If you are an employee or customer of The Knot and have further information about this story, send tips to hellolioness@protonmail.com. The authors can be contacted at http://knotwhistleblowers.com.
A spokesperson for The Knot Worldwide responded to our request for comment with the following statement:
At The Knot Worldwide, our priority is to serve our couples, vendor community, and national advertising partners, while also supporting the wellbeing of our employees across the globe.
In this case, former employees of XO Group, Inc., which operated The Knot until late 2018, relayed their concerns to leadership before parting ways with the company years ago. Their concerns were taken seriously then, as they are taken seriously now.

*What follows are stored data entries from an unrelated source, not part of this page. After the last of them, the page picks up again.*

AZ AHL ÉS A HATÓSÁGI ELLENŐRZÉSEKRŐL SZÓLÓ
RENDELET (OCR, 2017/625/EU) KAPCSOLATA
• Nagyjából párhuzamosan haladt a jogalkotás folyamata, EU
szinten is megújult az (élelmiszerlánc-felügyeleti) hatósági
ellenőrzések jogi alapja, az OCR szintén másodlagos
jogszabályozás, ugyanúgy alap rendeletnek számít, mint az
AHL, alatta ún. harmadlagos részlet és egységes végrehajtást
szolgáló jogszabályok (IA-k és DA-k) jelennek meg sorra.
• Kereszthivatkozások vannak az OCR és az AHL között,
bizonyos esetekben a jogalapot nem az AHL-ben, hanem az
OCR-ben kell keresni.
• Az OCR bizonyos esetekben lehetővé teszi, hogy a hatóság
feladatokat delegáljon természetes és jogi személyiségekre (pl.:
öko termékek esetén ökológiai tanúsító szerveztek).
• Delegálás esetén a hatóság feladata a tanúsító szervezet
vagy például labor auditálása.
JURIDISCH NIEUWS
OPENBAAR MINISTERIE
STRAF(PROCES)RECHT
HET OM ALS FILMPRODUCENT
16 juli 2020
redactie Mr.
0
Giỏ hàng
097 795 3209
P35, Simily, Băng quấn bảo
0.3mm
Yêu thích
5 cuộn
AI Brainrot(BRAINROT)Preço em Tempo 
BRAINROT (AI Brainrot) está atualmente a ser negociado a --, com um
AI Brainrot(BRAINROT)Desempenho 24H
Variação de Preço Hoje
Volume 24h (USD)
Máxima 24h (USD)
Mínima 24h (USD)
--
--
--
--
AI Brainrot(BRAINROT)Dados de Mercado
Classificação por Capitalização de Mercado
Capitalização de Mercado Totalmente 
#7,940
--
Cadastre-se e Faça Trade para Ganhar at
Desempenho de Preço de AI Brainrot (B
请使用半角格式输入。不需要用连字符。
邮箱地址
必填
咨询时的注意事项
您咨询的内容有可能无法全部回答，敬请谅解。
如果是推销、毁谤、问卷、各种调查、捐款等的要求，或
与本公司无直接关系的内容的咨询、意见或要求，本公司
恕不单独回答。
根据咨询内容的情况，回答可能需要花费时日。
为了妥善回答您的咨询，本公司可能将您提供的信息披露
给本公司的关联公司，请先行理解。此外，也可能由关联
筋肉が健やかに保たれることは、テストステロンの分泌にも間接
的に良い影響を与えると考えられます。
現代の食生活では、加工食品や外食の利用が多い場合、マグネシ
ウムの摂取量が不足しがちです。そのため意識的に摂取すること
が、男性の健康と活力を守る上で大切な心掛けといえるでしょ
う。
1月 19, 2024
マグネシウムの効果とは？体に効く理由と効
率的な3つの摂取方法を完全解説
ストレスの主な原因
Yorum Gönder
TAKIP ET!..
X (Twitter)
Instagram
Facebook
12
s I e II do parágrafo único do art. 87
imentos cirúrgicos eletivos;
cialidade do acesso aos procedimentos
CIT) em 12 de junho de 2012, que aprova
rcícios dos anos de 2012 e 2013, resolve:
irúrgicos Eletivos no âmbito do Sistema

The senior leadership team who were alerted to these concerns and worked at XO Group Inc. prior to the merger with WeddingWire, Inc. in 2018 are not a part of The Knot Worldwide today. At the time, an external law firm was engaged to conduct a thorough investigation into the complaints made by the former employees. The investigation found that XO Group accurately reported financial performance in all material respects, and any claims of widespread misconduct were unfounded. XO Group also cooperated with federal regulators who did not pursue enforcement action based on these allegations.